Christina Lasaqa is CEO of Solomon Telekom; the first woman to serve in the role. Having worked in the Solomon Islands telecommunications industry for two decades, Christina encourages her colleagues to pursue their goals with ambition, confidence, and responsibility.
What inspired you to work in telecommunications?
It was about learning new technologies. That's an inspiration I got from coming into a career in the telecommunication industry. I wanted to know more about how new technologies can change lives.
I've been here for almost 20 years now. I came in as an assistant manager in sales, marketing, and operations, just working with all males for a start. During those days, most of the managers were male, and many have been my mentors up to now and during my career at Solomon Telekom. I then became one of the first local managers during my time as well. I'm glad that I also encouraged other women that were there for many years to go for promotions.
This year’s UN theme for International Women’s Day is ‘DigitALL: Innovation and technology for gender equality.’ How can digital technology and innovation deliver greater gender equality?

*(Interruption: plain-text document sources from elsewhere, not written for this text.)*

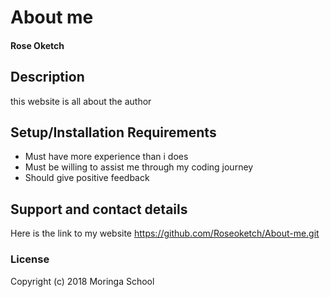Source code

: # About me

#### Rose Oketch
## Description
this website is all about the author
## Setup/Installation Requirements
* Must have more experience than i does
* Must be willing to assist me through my coding journey
* Should give positive feedback
## Support and contact details
Here is the link to my website https://github.com/Roseoketch/About-me.git
### License
Copyright (c) 2018  Moringa School
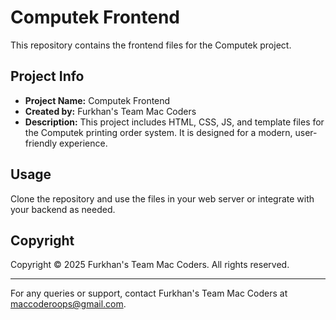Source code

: # Computek Frontend

This repository contains the frontend files for the Computek project.

## Project Info
- **Project Name:** Computek Frontend
- **Created by:** Furkhan's Team Mac Coders
- **Description:** This project includes HTML, CSS, JS, and template files for the Computek printing order system. It is designed for a modern, user-friendly experience.

## Usage
Clone the repository and use the files in your web server or integrate with your backend as needed.

## Copyright
Copyright © 2025 Furkhan's Team Mac Coders. All rights reserved.

---
For any queries or support, contact Furkhan's Team Mac Coders at maccoderoops@gmail.com.
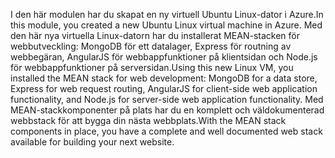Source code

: <span data-ttu-id="82541-101">I den här modulen har du skapat en ny virtuell Ubuntu Linux-dator i Azure.</span><span class="sxs-lookup"><span data-stu-id="82541-101">In this module, you created a new Ubuntu Linux virtual machine in Azure.</span></span> <span data-ttu-id="82541-102">Med den här nya virtuella Linux-datorn har du installerat MEAN-stacken för webbutveckling: MongoDB för ett datalager, Express för routning av webbegäran, AngularJS för webbappfunktioner på klientsidan och Node.js för webbappfunktioner på serversidan.</span><span class="sxs-lookup"><span data-stu-id="82541-102">Using this new Linux VM, you installed the MEAN stack for web development: MongoDB for a data store, Express for web request routing, AngularJS for client-side web application functionality, and Node.js for server-side web application functionality.</span></span> <span data-ttu-id="82541-103">Med MEAN-stackkomponenter på plats har du en komplett och väldokumenterad webbstack för att bygga din nästa webbplats.</span><span class="sxs-lookup"><span data-stu-id="82541-103">With the MEAN stack components in place, you have a complete and well documented web stack available for building your next website.</span></span>
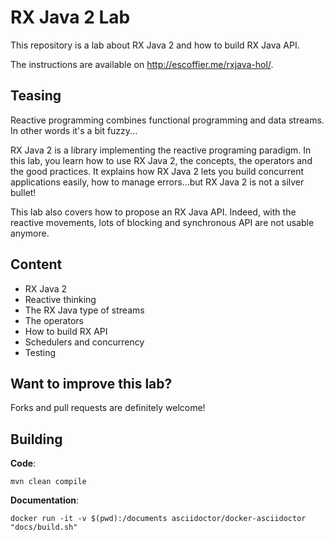 # RX Java 2 Lab

This repository is a lab about RX Java 2 and how to build RX Java API.

The instructions are available on http://escoffier.me/rxjava-hol/.

## Teasing

Reactive programming combines functional programming and data streams.
In other words it's a bit fuzzy...

RX Java 2 is a library implementing the reactive programing paradigm.
In this lab, you learn how to use RX Java 2, the concepts, the operators and the good practices.
It explains how RX Java 2 lets you build concurrent applications easily, how to manage errors...but RX Java 2 is not a silver bullet! 

This lab also covers how to propose an RX Java API.
Indeed, with the reactive movements, lots of blocking and synchronous API are not usable anymore. 

## Content

* RX Java 2
* Reactive thinking
* The RX Java type of streams
* The operators
* How to build RX API
* Schedulers and concurrency
* Testing

## Want to improve this lab?

Forks and pull requests are definitely welcome!

## Building

**Code**:

    mvn clean compile
    
**Documentation**:

    docker run -it -v $(pwd):/documents asciidoctor/docker-asciidoctor "docs/build.sh"    


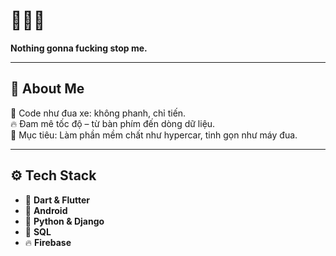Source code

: # 🏁🚗💨  
**Nothing gonna fucking stop me.**

---

## 🛞 About Me
🧠 Code như đua xe: không phanh, chỉ tiến.  
🔥 Đam mê tốc độ – từ bàn phím đến dòng dữ liệu.  
🎯 Mục tiêu: Làm phần mềm chất như hypercar, tinh gọn như máy đua.

---

## ⚙️ Tech Stack
- 💙 **Dart & Flutter**
- 📱 **Android**
- 🐍 **Python & Django** 
- 🧠 **SQL** 
- 🔥 **Firebase**  

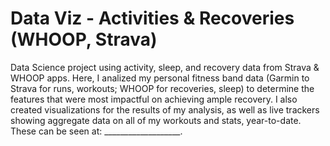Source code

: # Data Viz - Activities & Recoveries (WHOOP, Strava)
Data Science project using activity, sleep, and recovery data from Strava &amp; WHOOP apps. 
Here, I analized my personal fitness band data (Garmin to Strava for runs, workouts; WHOOP for recoveries, sleep) to determine the features that
were most impactful on achieving ample recovery. I also created visualizations for the results of my analysis, as well as live trackers showing
aggregate data on all of my workouts and stats, year-to-date. These can be seen at: ___________________.
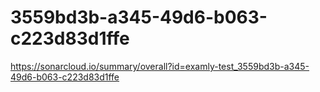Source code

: # 3559bd3b-a345-49d6-b063-c223d83d1ffe
https://sonarcloud.io/summary/overall?id=examly-test_3559bd3b-a345-49d6-b063-c223d83d1ffe
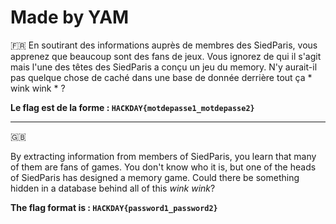 # Made by YAM

🇫🇷 En soutirant des informations auprès de membres des SiedParis, vous apprenez que beaucoup sont des fans de jeux.
Vous ignorez de qui il s'agit mais  l'une des têtes des SiedParis a conçu un jeu du memory. N'y aurait-il pas quelque chose de caché dans une base de donnée derrière tout ça * wink wink * ?

**Le flag est de la forme : `HACKDAY{motdepasse1_motdepasse2}`**


--------------------------------------------------------------------------------------------------------------

🇬🇧 

By extracting information from members of SiedParis, you learn that many of them are fans of games. You don't know who it is, but one of the heads of SiedParis has designed a memory game. Could there be something hidden in a database behind all of this *wink wink*?


**The flag format is : `HACKDAY{password1_password2}`**

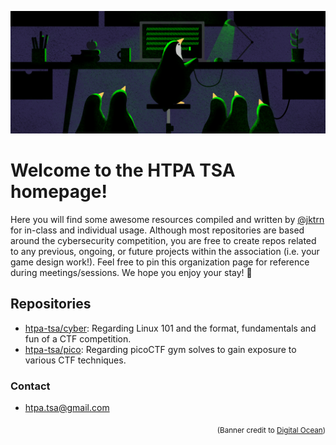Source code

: <p align="center">
  <img src="/profile/banner.png">
</p>


# Welcome to the HTPA TSA homepage!
Here you will find some awesome resources compiled and written by [@jktrn](https://github.com/jktrn) for in-class and individual usage. Although most repositories are based around the cybersecurity competition, you are free to create repos related to any previous, ongoing, or future projects within the association (i.e. your game design work!). Feel free to pin this organization page for reference during meetings/sessions. We hope you enjoy your stay! 💙

## Repositories
- [htpa-tsa/cyber](https://github.com/htpa-tsa/cyber): Regarding Linux 101 and the format, fundamentals and fun of a CTF competition.
- [htpa-tsa/pico](https://github.com/htpa-tsa/pico): Regarding picoCTF gym solves to gain exposure to various CTF techniques.

### Contact
- htpa.tsa@gmail.com

<p align="right"><sub>(Banner credit to <a href="http://do.co/tuxwithfriends">Digital Ocean</a>)</sub></p>
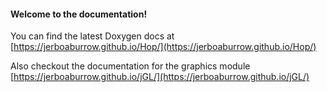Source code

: #### Welcome to the documentation!

You can find the latest Doxygen docs at [https://jerboaburrow.github.io/Hop/](https://jerboaburrow.github.io/Hop/)

Also checkout the documentation for the graphics module [https://jerboaburrow.github.io/jGL/](https://jerboaburrow.github.io/jGL/)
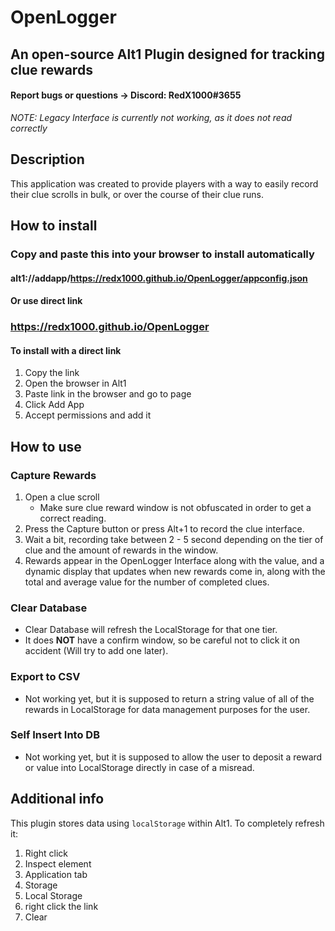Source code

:# OpenLogger
## An open-source Alt1 Plugin designed for tracking clue rewards
#### Report bugs or questions -> Discord: RedX1000#3655

*NOTE: Legacy Interface is currently not working, as it does not read correctly* 

## Description
This application was created to provide players with a way to easily record their clue scrolls in bulk, or over the course of their clue runs.

## How to install
### Copy and paste this into your browser to install automatically
#### alt1://addapp/https://redx1000.github.io/OpenLogger/appconfig.json
#### Or use direct link
### https://redx1000.github.io/OpenLogger
#### To install with a direct link
1. Copy the link
2. Open the browser in Alt1
3. Paste link in the browser and go to page
4. Click Add App
5. Accept permissions and add it

 ## How to use
 ### Capture Rewards
1. Open a clue scroll
    * Make sure clue reward window is not obfuscated in order to get a correct reading.
2. Press the Capture button or press Alt+1 to record the clue interface.
3. Wait a bit, recording take between 2 - 5 second depending on the tier of clue and the amount of rewards in the window.
4. Rewards appear in the OpenLogger Interface along with the value, and a dynamic display that updates when new rewards come in, along with the total and average value for the number of completed clues.

### Clear Database
* Clear Database will refresh the LocalStorage for that one tier.
* It does **NOT** have a confirm window, so be careful not to click it on accident (Will try to add one later).

### Export to CSV
* Not working yet, but it is supposed to return a string value of all of the rewards in LocalStorage for data management purposes for the user.

### Self Insert Into DB
* Not working yet, but it is supposed to allow the user to deposit a reward or value into LocalStorage directly in case of a misread.

## Additional info
This plugin stores data using `localStorage` within Alt1. To completely refresh it:
1. Right click 
2. Inspect element
3. Application tab
4. Storage
5. Local Storage
6. right click the link
7. Clear
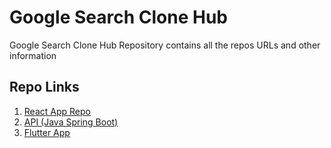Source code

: # Google Search Clone Hub
Google Search Clone Hub Repository contains all the repos URLs and other information

## Repo Links
1. [React App Repo](https://github.com/web-slate/google-search-clone-web)  
1. [API (Java Spring Boot)](https://github.com/web-slate/google-search-clone-api/tree/main/java-spring-boot)  
1. [Flutter App](https://github.com/ramsunvtech/linkedin-clone-ios-app)  
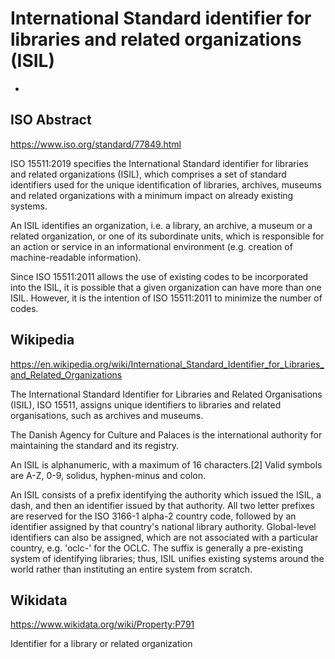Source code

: # International Standard identifier for libraries and related organizations (ISIL)

* [](#)


## ISO Abstract

https://www.iso.org/standard/77849.html

ISO 15511:2019 specifies the International Standard identifier for libraries and related organizations (ISIL), which comprises a set of standard identifiers used for the unique identification of libraries, archives, museums and related organizations with a minimum impact on already existing systems.

An ISIL identifies an organization, i.e. a library, an archive, a museum or a related organization, or one of its subordinate units, which is responsible for an action or service in an informational environment (e.g. creation of machine-readable information).

Since ISO 15511:2011 allows the use of existing codes to be incorporated into the ISIL, it is possible that a given organization can have more than one ISIL. However, it is the intention of ISO 15511:2011 to minimize the number of codes.


## Wikipedia

https://en.wikipedia.org/wiki/International_Standard_Identifier_for_Libraries_and_Related_Organizations

The International Standard Identifier for Libraries and Related Organisations (ISIL), ISO 15511, assigns unique identifiers to libraries and related organisations, such as archives and museums.

The Danish Agency for Culture and Palaces is the international authority for maintaining the standard and its registry.

An ISIL is alphanumeric, with a maximum of 16 characters.[2] Valid symbols are A-Z, 0-9, solidus, hyphen-minus and colon.

An ISIL consists of a prefix identifying the authority which issued the ISIL, a dash, and then an identifier issued by that authority. All two letter prefixes are reserved for the ISO 3166-1 alpha-2 country code, followed by an identifier assigned by that country's national library authority. Global-level identifiers can also be assigned, which are not associated with a particular country, e.g. 'oclc-' for the OCLC. The suffix is generally a pre-existing system of identifying libraries; thus, ISIL unifies existing systems around the world rather than instituting an entire system from scratch.


## Wikidata

https://www.wikidata.org/wiki/Property:P791

Identifier for a library or related organization

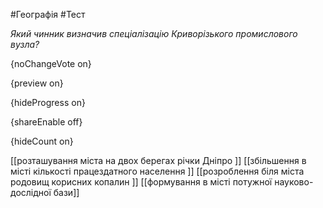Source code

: #Географія #Тест

*Який чинник визначив спеціалізацію Криворізького промислового вузла?*

{noChangeVote on}

{preview on}

{hideProgress on}

{shareEnable off}

{hideCount on}

[[розташування міста на двох берегах річки Дніпро ]]
[[збільшення в місті кількості працездатного населення ]]
[[розроблення біля міста родовищ корисних копалин ]]
[[формування в місті потужної науково-дослідної бази]]
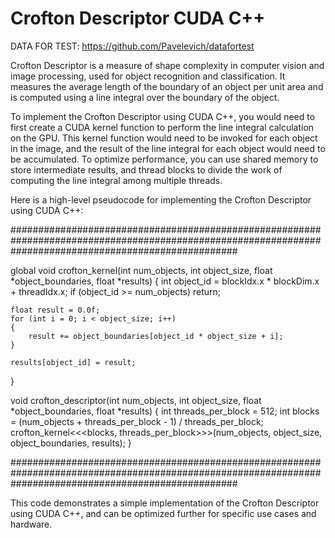 # Crofton Descriptor CUDA C++

DATA FOR TEST:
https://github.com/Pavelevich/datafortest

Crofton Descriptor is a measure of shape complexity in computer vision and image processing, used for object recognition and classification. It measures the average length of the boundary of an object per unit area and is computed using a line integral over the boundary of the object.

To implement the Crofton Descriptor using CUDA C++, you would need to first create a CUDA kernel function to perform the line integral calculation on the GPU. This kernel function would need to be invoked for each object in the image, and the result of the line integral for each object would need to be accumulated. To optimize performance, you can use shared memory to store intermediate results, and thread blocks to divide the work of computing the line integral among multiple threads.

Here is a high-level pseudocode for implementing the Crofton Descriptor using CUDA C++:

#########################################################################################################################################################

global void crofton_kernel(int num_objects, int object_size, float *object_boundaries, float *results)
{
    int object_id = blockIdx.x * blockDim.x + threadIdx.x;
    if (object_id >= num_objects) return;

    float result = 0.0f;
    for (int i = 0; i < object_size; i++)
    {
        result += object_boundaries[object_id * object_size + i];
    }

    results[object_id] = result;
}

void crofton_descriptor(int num_objects, int object_size, float *object_boundaries, float *results)
{
    int threads_per_block = 512;
    int blocks = (num_objects + threads_per_block - 1) / threads_per_block;
    crofton_kernel<<<blocks, threads_per_block>>>(num_objects, object_size, object_boundaries, results);
}

#########################################################################################################################################################

This code demonstrates a simple implementation of the Crofton Descriptor using CUDA C++, and can be optimized further for specific use cases and hardware.
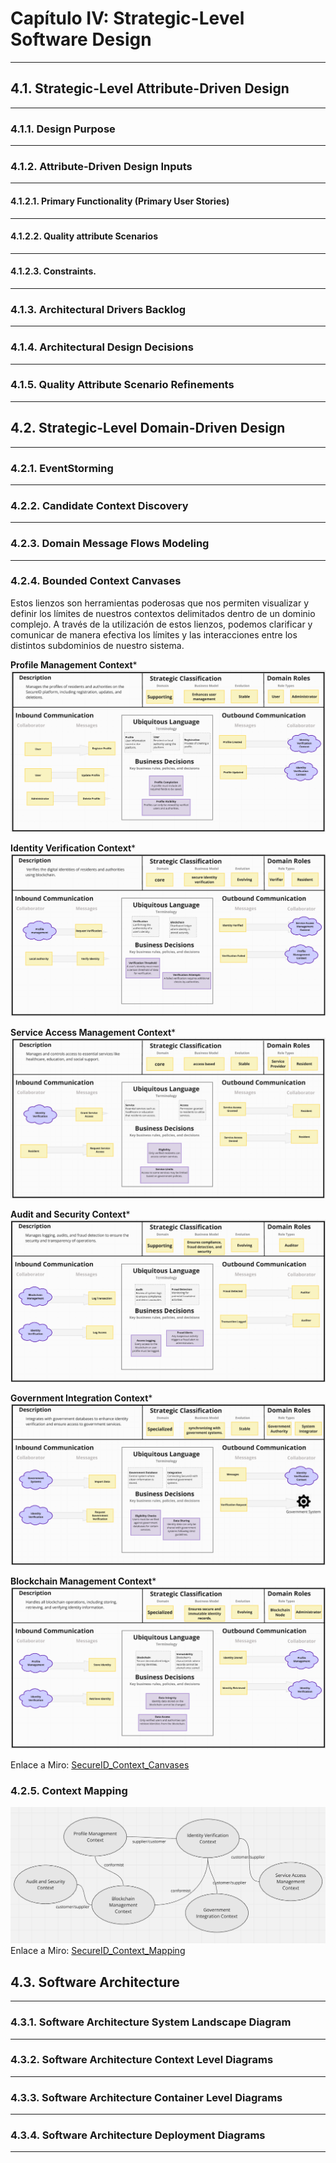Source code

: # Capítulo IV: Strategic-Level Software Design
---
## 4.1. Strategic-Level Attribute-Driven Design
---
### 4.1.1. Design Purpose
---
### 4.1.2. Attribute-Driven Design Inputs
---
#### 4.1.2.1. Primary Functionality (Primary User Stories)
---
#### 4.1.2.2. Quality attribute Scenarios
---
#### 4.1.2.3. Constraints.
---
### 4.1.3. Architectural Drivers Backlog
---
### 4.1.4. Architectural Design Decisions
---
### 4.1.5. Quality Attribute Scenario Refinements
---
## 4.2. Strategic-Level Domain-Driven Design
---
### 4.2.1. EventStorming
---
### 4.2.2. Candidate Context Discovery
---
### 4.2.3. Domain Message Flows Modeling
---
### 4.2.4. Bounded Context Canvases
Estos lienzos son herramientas poderosas que nos permiten visualizar y definir los límites de 
nuestros contextos delimitados dentro de un dominio complejo. A través de la utilización de estos 
lienzos, podemos clarificar y comunicar de manera efectiva los límites y las interacciones entre los 
distintos subdominios de nuestro sistema. 

**Profile Management Context***
![profile](assets/chapter04/4.2.4/profile_management.png)

**Identity Verification Context***
![identity](assets/chapter04/4.2.4/identity_verification.png)

**Service Access Management Context***
![service](assets/chapter04/4.2.4/service_access.png)

**Audit and Security Context***
![audit](assets/chapter04/4.2.4/auditsecurity.png)

**Government Integration Context***
![Government](assets/chapter04/4.2.4/government_integration.png)

**Blockchain Management Context***
![Blockchain](assets/chapter04/4.2.4/blockchain.png)

Enlace a Miro: [SecureID_Context_Canvases](https://miro.com/app/board/uXjVM6QV_5Q=/?share_link_id=391390025740)
### 4.2.5. Context Mapping

![Context_map](assets/chapter04/4.2.5/context_map.png)
Enlace a Miro: [SecureID_Context_Mapping](https://miro.com/app/board/uXjVKjwtUkA=/?share_link_id=864873335225)
## 4.3. Software Architecture
---
### 4.3.1. Software Architecture System Landscape Diagram
---
### 4.3.2. Software Architecture Context Level Diagrams
---
### 4.3.3. Software Architecture Container Level Diagrams
---
### 4.3.4. Software Architecture Deployment Diagrams
---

Like everybody would appreciate, information and education is paramount to a society, and providing access to the various available technologies. That will certainly close the gap in terms of having more access to information. With an informed or educated society, that will change the whole world in driving gender equality.
What does your profession mean to you?
With Solomon Telekom, it's about providing telecommunication services to each Solomon Islander. The company's vision is to provide affordable and more internet access to all Solomon Islanders wherever they require it and this will enable people to have more access to information. Thus, my profession means more commitment, integrity, and accountability in delivering such services.
In your various roles, how have you seen equality evolve in your field?
It has changed over the years. As I mentioned earlier, with an educated society nowadays, you will see more women or girls in schools. Having more educated women in a society changes the culture of recognizing women in workplaces in a society, changing the mentality to see that, of course, women are just like men: we are all equal under God’s grace.
What were some of the challenges you faced as a leader, and what did you learn from them?
You would appreciate that for Melanesian countries, having a local female leader contrasts with some of the cultural beliefs in society. You have to build that trust in them - the confidence you can achieve, similar to what your male colleagues can do.
It is also about providing guidance and support to whichever team you work with, leading them towards your shared goals and the overall strategic priorities of the organization or whatever society you are in. It's about building up confidence in them and showing them as a role model that you can succeed in whatever leadership organization roles you may have.
What are some of the key ingredients to succeeding in the telecommunications sector?
From personal experience, obtaining the appropriate education and qualifications, having experience in the industry, and being goal oriented. Those are the key ingredients in working in the industry and growing your confidence in doing things along the way.
What are some memorable projects or mentors you've encountered in your career?
We introduced the electronic top-up system when we introduced mobile services many years ago. It was one of my responsibilities to oversee this introduction in the commercial area. My former CEO, who was a local, played a role in inspiring me to introduce new services to improve people’s technology experiences.
What do you think needs to be done to ensure more women are in leadership roles?
More education opportunities in these specific roles. We already have this formal education for our girls and women. I can see that. And in other places, I think it's more efficient policies that will support gender equality and diversity in the organization. With more inclusion policies in the workplace it may help women to succeed in their careers and profession.
What advice would you give Pacific women still studying or early in their careers?
For those studying, education is the key to success. Make use of that opportunity, and don’t take it for granted. Get your education, get your qualification, and chase your dreams. I think being patient is important for those in your early careers. Do your job, be diligent, and build your superiors' and peers' trust. Commit to your job, and set goals so that you can actually see progress as you go along. If you set goals, that will allow you to move forward and be successful.
**The views expressed in this interview do not necessarily represent the views of the World Bank Group.